Mit Demenz-Kranken leben

Eine neue Methode hilft Kindern, die ihre Eltern zuhause betreuen. Sie heißt „Validation.“

Düsseldorf. Immer mehr Demenzkranke werden zuhause gepflegt. Meist von ihren Angehörigen, die dabei oftmals an ihre Grenzen stoßen. Was tun, wenn der Ehemann unbedingt nach draußen will? Wenn sich die Mutter nachdrücklich gegen die morgendliche Wäsche wehrt? Oder wenn sich die Ehefrau nicht mehr an gemeinsame Zeiten erinnert und glaubt, von fremden Menschen umgeben zu sein? Für pflegende Angehörige tun sich bei solchen Erlebnissen oft Abgründe auf. Sie geraten an die Grenzen ihrer Belastbarkeit, verzweifeln und wissen oft nicht mehr, wie sie mit der Situation umgehen sollen. Die eigene Ohnmacht führt verständlicherweise zu Aggressionen. Irgendwann widmet man sich nur noch den körperlichen Bedürfnissen des Erkrankten, um nicht selbst in seelische Erschöpfung zu geraten.

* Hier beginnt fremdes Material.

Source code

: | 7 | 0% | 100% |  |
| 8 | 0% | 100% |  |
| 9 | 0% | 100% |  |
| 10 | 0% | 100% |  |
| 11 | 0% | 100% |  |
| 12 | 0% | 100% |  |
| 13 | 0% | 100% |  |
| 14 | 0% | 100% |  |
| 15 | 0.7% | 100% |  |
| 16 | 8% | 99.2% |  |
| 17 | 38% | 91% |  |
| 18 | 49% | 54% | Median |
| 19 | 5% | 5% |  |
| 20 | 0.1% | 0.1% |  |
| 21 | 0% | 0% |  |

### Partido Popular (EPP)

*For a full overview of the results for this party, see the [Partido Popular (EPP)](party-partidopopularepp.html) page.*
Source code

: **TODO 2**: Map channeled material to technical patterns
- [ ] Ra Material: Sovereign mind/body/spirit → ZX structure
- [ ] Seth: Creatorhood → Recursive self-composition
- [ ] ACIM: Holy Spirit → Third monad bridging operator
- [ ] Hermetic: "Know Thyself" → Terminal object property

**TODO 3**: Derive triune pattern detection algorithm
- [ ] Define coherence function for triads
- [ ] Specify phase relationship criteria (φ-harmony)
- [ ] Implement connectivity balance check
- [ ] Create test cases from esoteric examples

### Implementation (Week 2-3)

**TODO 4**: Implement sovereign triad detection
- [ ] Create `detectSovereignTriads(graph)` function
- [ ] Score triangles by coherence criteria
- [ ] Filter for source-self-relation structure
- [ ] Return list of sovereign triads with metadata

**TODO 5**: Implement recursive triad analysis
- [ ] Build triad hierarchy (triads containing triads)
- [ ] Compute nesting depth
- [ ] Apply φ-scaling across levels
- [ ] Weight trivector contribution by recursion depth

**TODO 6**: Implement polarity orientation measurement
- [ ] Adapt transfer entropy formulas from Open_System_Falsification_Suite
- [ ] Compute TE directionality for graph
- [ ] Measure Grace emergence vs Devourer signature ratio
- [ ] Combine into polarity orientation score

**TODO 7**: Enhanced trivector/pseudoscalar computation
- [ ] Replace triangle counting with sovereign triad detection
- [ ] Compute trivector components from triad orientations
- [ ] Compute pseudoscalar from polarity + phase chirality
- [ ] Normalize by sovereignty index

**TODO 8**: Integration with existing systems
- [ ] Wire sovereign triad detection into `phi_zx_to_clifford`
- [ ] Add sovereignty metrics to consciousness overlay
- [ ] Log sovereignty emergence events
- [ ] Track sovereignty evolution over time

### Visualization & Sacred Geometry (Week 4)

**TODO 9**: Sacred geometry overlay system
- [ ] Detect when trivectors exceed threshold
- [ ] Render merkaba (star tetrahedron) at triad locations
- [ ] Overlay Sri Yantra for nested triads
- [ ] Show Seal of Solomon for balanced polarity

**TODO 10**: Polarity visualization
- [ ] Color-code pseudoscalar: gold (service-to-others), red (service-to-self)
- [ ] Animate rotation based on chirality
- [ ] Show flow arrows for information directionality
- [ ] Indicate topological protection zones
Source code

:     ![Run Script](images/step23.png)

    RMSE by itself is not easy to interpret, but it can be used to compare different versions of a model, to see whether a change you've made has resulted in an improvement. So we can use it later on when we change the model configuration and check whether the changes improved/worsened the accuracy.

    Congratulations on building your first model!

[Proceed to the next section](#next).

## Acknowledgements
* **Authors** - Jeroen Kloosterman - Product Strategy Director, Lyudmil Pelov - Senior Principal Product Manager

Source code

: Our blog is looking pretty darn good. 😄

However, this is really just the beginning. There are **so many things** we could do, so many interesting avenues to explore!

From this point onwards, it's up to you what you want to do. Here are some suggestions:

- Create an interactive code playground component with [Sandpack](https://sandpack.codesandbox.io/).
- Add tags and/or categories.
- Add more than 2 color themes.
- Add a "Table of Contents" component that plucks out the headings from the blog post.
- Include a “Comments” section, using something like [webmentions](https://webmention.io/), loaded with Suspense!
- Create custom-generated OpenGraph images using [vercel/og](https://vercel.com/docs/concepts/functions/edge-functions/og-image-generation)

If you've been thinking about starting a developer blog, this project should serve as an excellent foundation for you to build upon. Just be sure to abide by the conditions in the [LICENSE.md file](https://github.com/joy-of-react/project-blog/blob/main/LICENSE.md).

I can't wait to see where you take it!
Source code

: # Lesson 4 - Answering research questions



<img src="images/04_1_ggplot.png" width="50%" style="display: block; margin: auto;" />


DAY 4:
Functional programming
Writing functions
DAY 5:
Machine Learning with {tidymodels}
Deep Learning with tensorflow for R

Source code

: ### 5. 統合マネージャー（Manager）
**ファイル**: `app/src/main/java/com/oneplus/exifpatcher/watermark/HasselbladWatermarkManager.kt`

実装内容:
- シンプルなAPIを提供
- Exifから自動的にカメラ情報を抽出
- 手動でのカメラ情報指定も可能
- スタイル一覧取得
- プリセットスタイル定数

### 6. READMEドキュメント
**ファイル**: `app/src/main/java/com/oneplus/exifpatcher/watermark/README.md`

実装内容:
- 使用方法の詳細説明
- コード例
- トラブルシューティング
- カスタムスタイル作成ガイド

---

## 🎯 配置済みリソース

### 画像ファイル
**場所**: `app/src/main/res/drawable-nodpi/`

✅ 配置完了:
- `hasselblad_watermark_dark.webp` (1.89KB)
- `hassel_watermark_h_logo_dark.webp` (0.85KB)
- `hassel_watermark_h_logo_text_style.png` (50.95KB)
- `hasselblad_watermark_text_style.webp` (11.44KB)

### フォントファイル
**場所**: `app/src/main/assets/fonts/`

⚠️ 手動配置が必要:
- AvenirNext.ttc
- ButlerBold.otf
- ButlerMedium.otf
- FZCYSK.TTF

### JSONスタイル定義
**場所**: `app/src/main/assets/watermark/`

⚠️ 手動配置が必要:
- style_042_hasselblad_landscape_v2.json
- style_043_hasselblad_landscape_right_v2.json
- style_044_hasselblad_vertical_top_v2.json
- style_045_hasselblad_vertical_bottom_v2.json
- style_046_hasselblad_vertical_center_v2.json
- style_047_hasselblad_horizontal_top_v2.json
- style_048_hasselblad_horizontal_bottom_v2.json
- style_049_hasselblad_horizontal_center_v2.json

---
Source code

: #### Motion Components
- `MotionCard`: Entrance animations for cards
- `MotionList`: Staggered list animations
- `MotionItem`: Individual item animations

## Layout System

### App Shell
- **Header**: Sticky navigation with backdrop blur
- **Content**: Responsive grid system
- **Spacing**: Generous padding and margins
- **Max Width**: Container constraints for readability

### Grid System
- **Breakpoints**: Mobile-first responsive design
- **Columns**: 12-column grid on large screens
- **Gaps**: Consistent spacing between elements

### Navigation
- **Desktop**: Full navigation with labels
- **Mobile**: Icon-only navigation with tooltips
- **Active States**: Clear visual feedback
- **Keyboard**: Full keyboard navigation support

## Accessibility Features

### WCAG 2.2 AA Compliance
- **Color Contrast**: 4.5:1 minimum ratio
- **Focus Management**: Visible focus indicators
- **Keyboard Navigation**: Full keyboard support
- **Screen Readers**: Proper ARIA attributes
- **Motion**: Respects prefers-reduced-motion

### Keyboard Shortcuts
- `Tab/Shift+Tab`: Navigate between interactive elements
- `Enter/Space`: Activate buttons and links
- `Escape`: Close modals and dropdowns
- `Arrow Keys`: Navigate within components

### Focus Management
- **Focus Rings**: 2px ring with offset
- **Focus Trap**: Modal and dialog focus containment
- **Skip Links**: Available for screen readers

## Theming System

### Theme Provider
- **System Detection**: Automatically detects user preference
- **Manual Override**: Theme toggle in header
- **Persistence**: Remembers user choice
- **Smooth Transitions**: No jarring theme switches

Für Angehörige ist ein solcher Zustand nur schwer zu bewältigen, hat man doch Jahre oder Jahrzehnte mit dem Kranken sein Leben auf die eine oder andere Weise geteilt. Nun ist die Verbindung plötzlich abgerissen, gut gemeinte Worte werden nicht mehr verstanden.

In der professionellen Betreuung von Demenzkranken gibt es verschiedene Formen nichtmedikamentöser Therapien wie Musiktherapien oder Biografiearbeit. Sie sollen dem Patienten dabei helfen, im Alltag selbstständiger zu bleiben, mehr Kontakte und Lebensfreude zu genießen und die Erinnerung an das eigene Leben zu pflegen. Ein relativ neues Konzept nennt sich "Integrative Validation". Entwickelt wurde es von der deutschen Gerontologin Nicole Richard. Bei dieser Methode wird versucht, in der Kommunikation mit Demenzkranken an die Stärken und Ressourcen anzuknüpfen, die trotz der Erkrankung noch lange lebendig bleiben.

Pflegende, die mit der so genannten Validation arbeiten, versuchen nicht, einen alten Menschen, der in seiner Orientierung eingeschränkt ist, zu ändern. Im Gegenteil, anstatt einen orientierungslos durch die Wohnung irrenden Demenzkranken über seinen Aufenthaltsort zu belehren, versucht man bei der Validation zunächst, die Angst und Panik des Patienten aufzugreifen, sie ernst zu nehmen und ihm zu zeigen, dass er nicht allein ist. "Validieren ist keine Arbeit, keine Methode im eigentlichen Sinne. Es ist vielmehr eine Grundhaltung, die spürbar beim anderen ankommt. Es ist eine Haltung der liebevollen Aufmerksamkeit", erklärt Pflegeberaterin Barbara Messer. Konkret geht es darum, einfühlsam und mit Empathie immer wieder Brücken in die Erlebniswelt des Kranken zu bauen. "Man geht quasi in den Schuhen des anderen, und schafft so Vertrauen und Sicherheit. Lösungen liegen immer in der Akzeptanz des Verhaltens", weiß Barbara Messer.

Dabei brauchen pflegende Angehörige vor allem eine gehörige Portion Toleranz und Geduld, und sie müssen sich auch ihrer eigenen Schamgefühle und vermeintlichen Tabuthemen bewusst werden. Denn Demenzkranke filtern oftmals ihre Gefühle nicht mehr. "Nehmen sie nicht jeden Wutausbruch persönlich. Lassen Sie Raum für Gefühle und geben sie den Kranken die Möglichkeit, diese zu äußern", rät die Pflegeberaterin. Was ungewöhnlich klingen mag, scheint in Pflegeeinrichtungen tatsächlich praktische Erfolge zu zeigen, denn viele Einrichtungen lassen ihre Mitarbeiter in dieser Methode ausbilden. Dabei geht es darum, die Lebensqualität der Demenzkranken zu erhöhen - ein Fortschreiten der physischen Erkrankung kann diese Therapie nicht verhindern.